2. Multimodal Synchronous Data Acquisition
In VISME’s data collection scenarios, visual data (RGB-D cameras), tactile data (sensor arrays), and motion data (joint encoders) are synchronized at the millisecond level. Every grasping action generates vision-tactile-motion triplet data aligned in time, providing high-quality “perception-action” paired samples for model training.
3. Large-Scale “Data Factories”
We have built standardized data collection pipelines covering thousands of objects of different materials, shapes, and weights, as well as various interaction types—grasping, pressing, sliding, rotating, and more. Every piece of data undergoes manual verification and automated cleaning to ensure authenticity and consistency.
4. Hybrid Enhancement of Simulation and Real Data
To address the high cost of real data collection, VISME has developed a synthetic data generation system based on physics engines. However, unlike other synthetic data approaches, we insist on “real data driving simulation”—calibrating simulation parameters with real collected tactile data to ensure that synthetic data possesses physical characteristics consistent with the real world, thereby bridging the “sim-to-real” gap.

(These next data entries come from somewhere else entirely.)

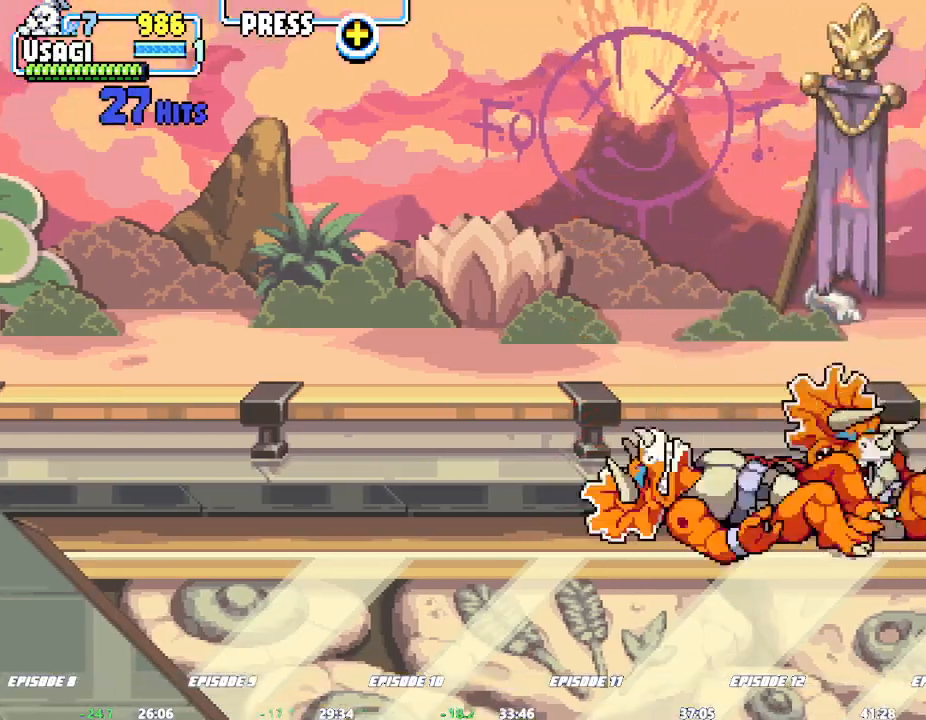
{"dt_ms": 500, "buttons": [], "left_stick": "right", "events": [[100, "left_stick", "right"], [183, "left_stick", "center"], [233, "left_stick", "right"]]}
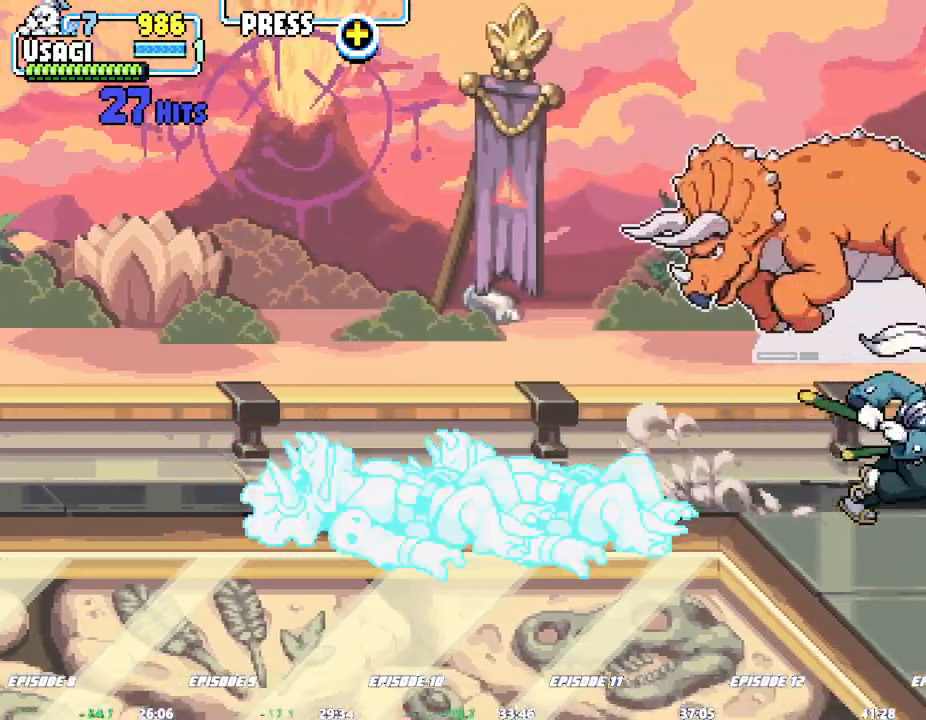
{"dt_ms": 500, "buttons": [], "left_stick": "down-right"}
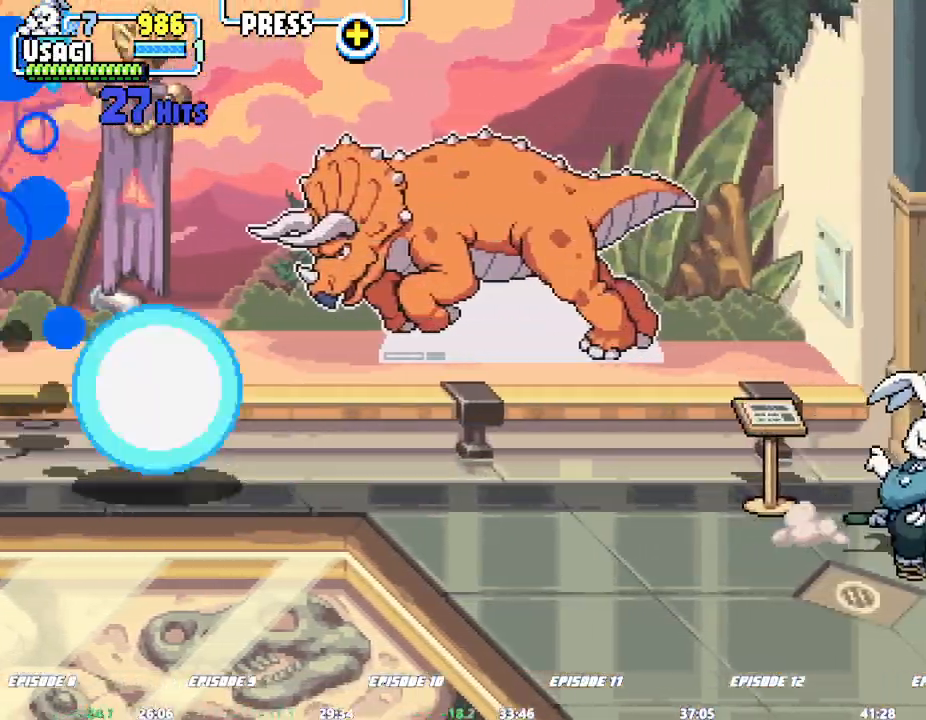
{"dt_ms": 500, "buttons": [], "left_stick": "up-right", "events": [[133, "left_stick", "right"], [500, "left_stick", "up-right"]]}
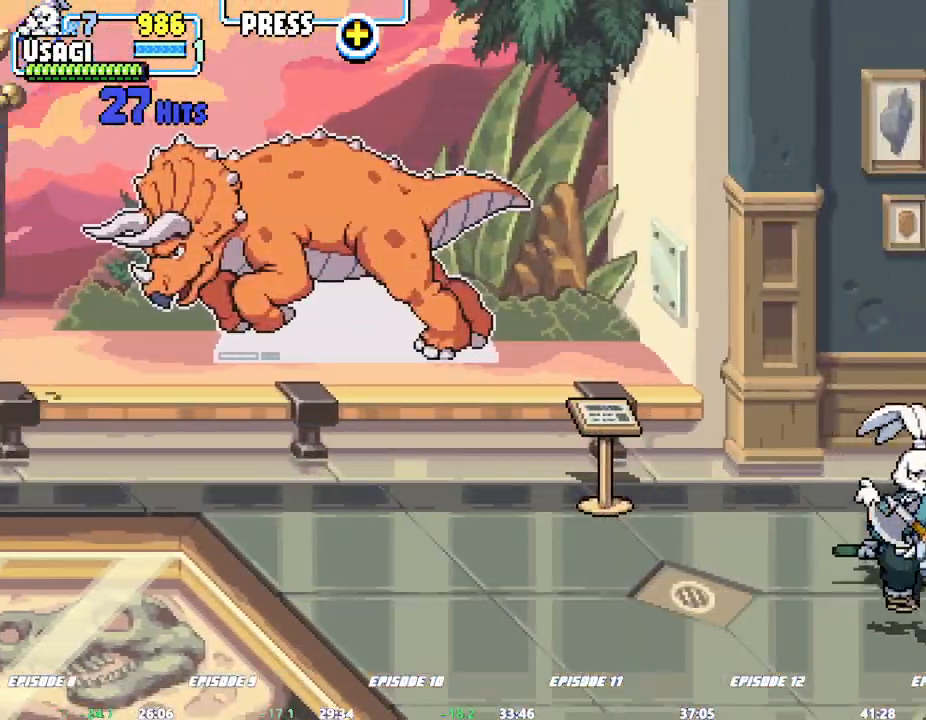
{"dt_ms": 1000, "buttons": [], "left_stick": "center"}
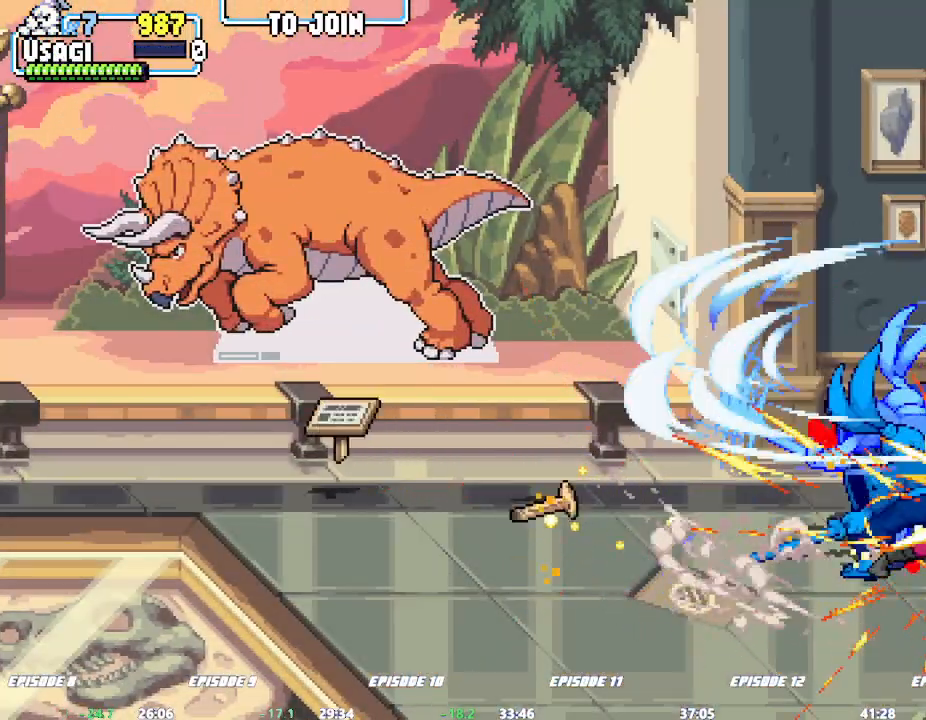
{"dt_ms": 500, "buttons": ["TRIANGLE"], "left_stick": "center", "events": [[400, "TRIANGLE", "down"]]}
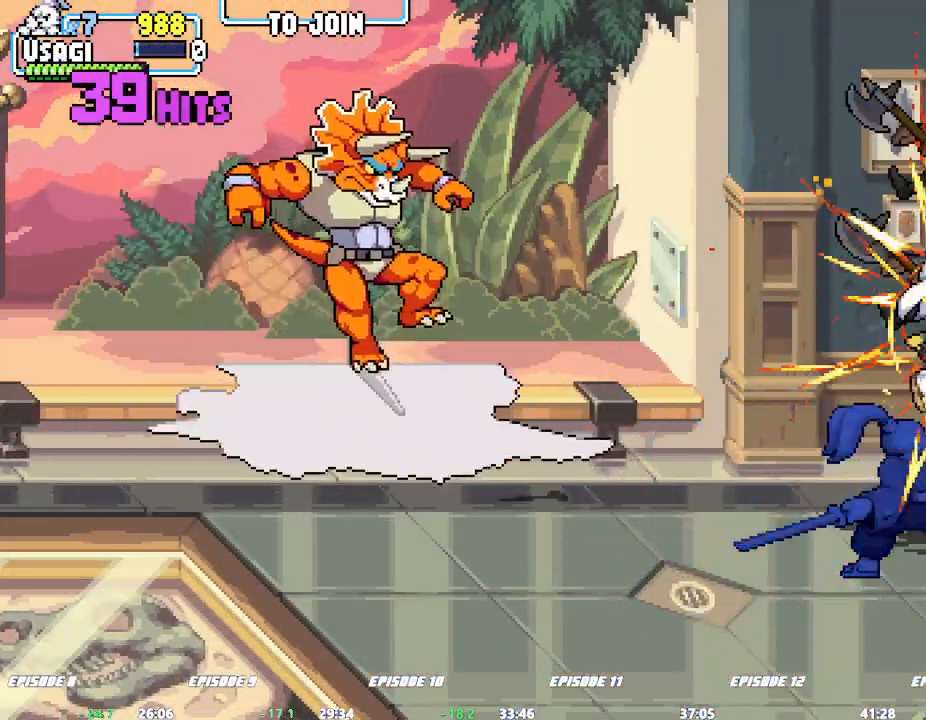
{"dt_ms": 500, "buttons": [], "left_stick": "center", "events": [[400, "TRIANGLE", "up"]]}
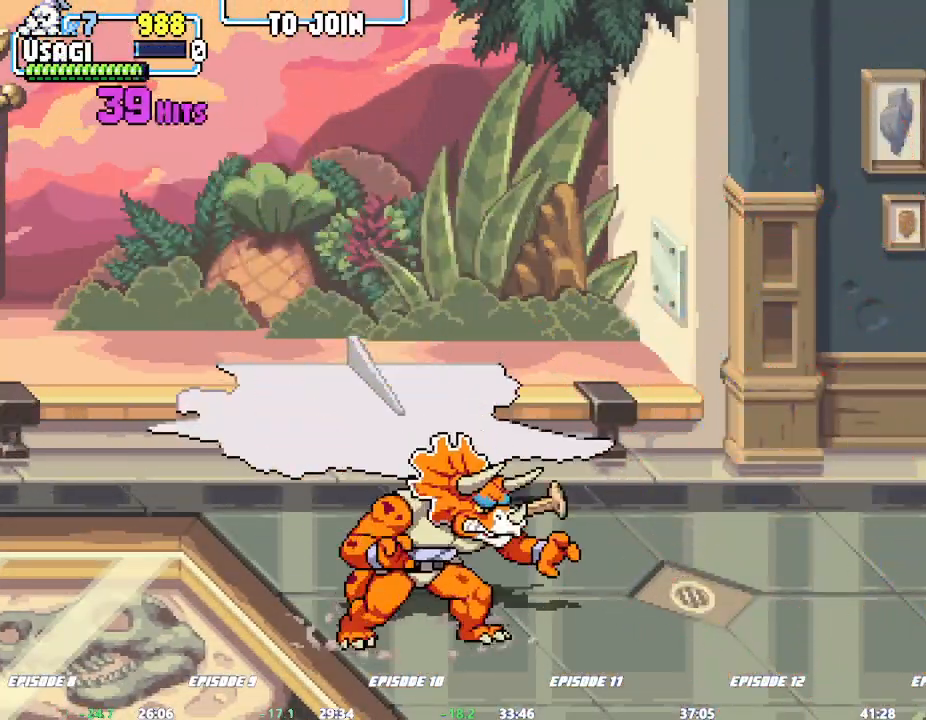
{"dt_ms": 500, "buttons": [], "left_stick": "center", "events": []}
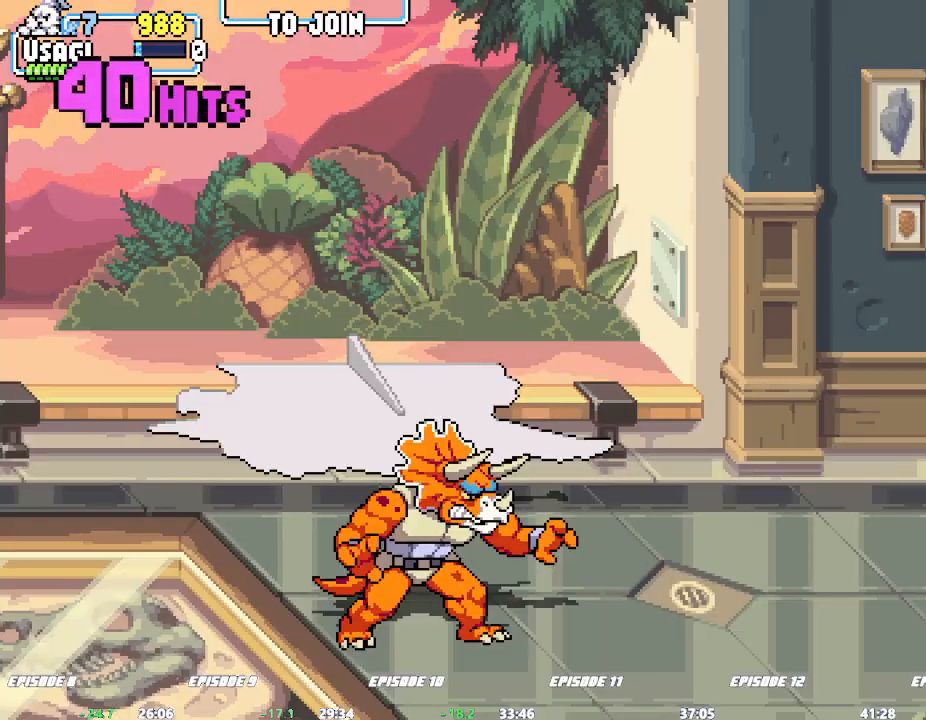
{"dt_ms": 500, "buttons": [], "left_stick": "center", "events": []}
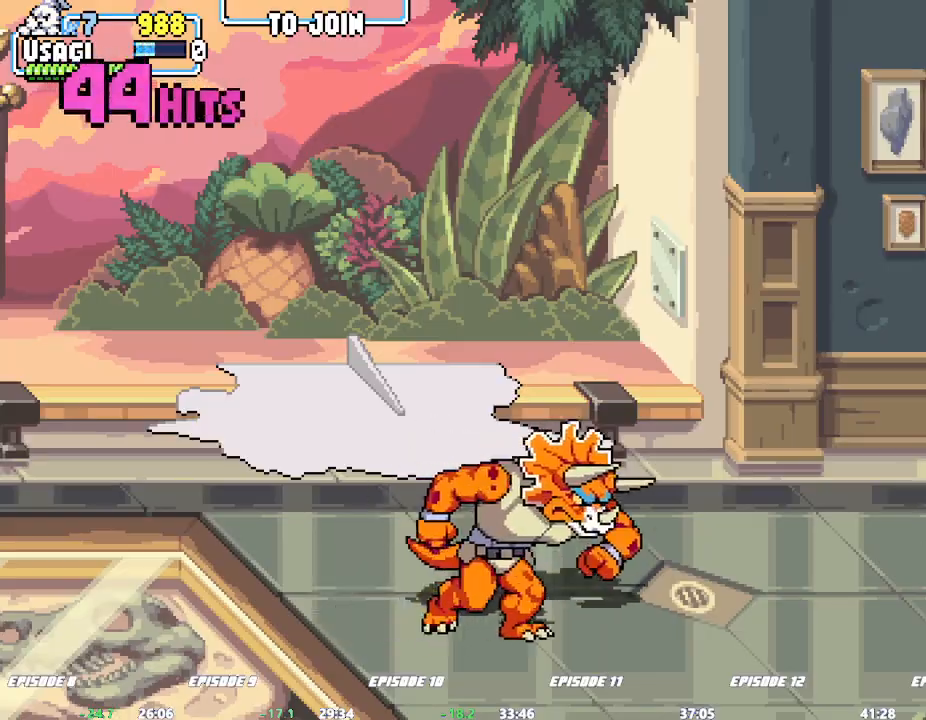
{"dt_ms": 500, "buttons": ["TRIANGLE"], "left_stick": "left", "events": [[317, "left_stick", "left"], [333, "TRIANGLE", "down"]]}
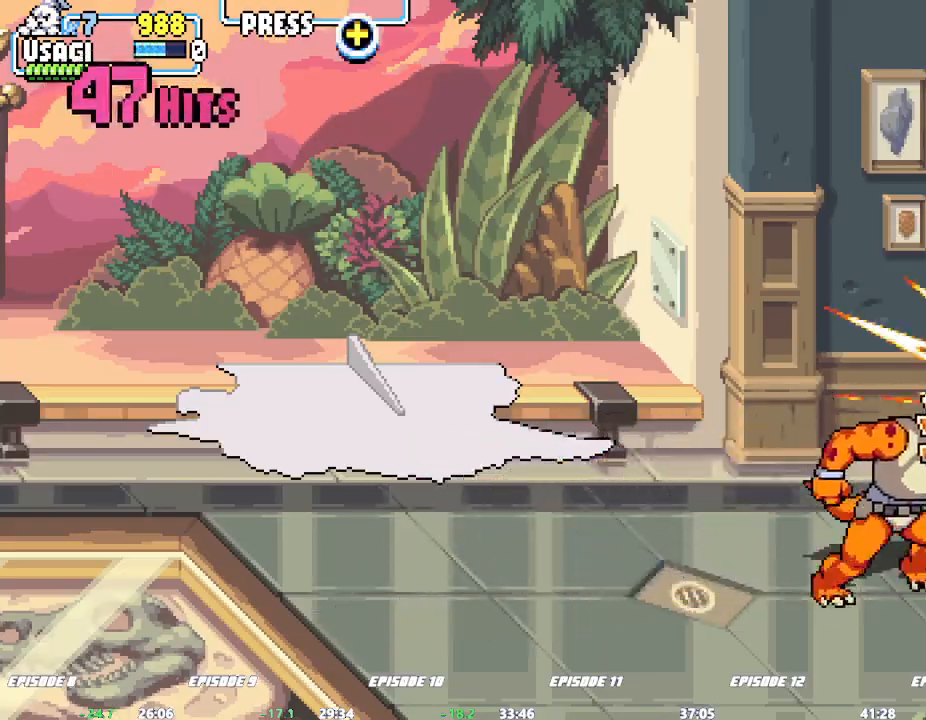
{"dt_ms": 1000, "buttons": [], "left_stick": "center"}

The Data-Driven “Hand-Eye Perception” Loop
When machines possess real tactile data, they cease to be blind executors and become intelligent agents with physical perception. When picking up an egg, they sense its subtle deformation and stop applying pressure. When tightening a screw, they perceive the engagement depth of the threads and adjust rotation speed accordingly. When grasping fabric, they modulate their grip strategy based on the smoothness of the texture.
This is the ultimate goal VISME pursues: to endow every machine with a complete physical experience—where intelligence is completed by the body, and the body is animated by intelligence.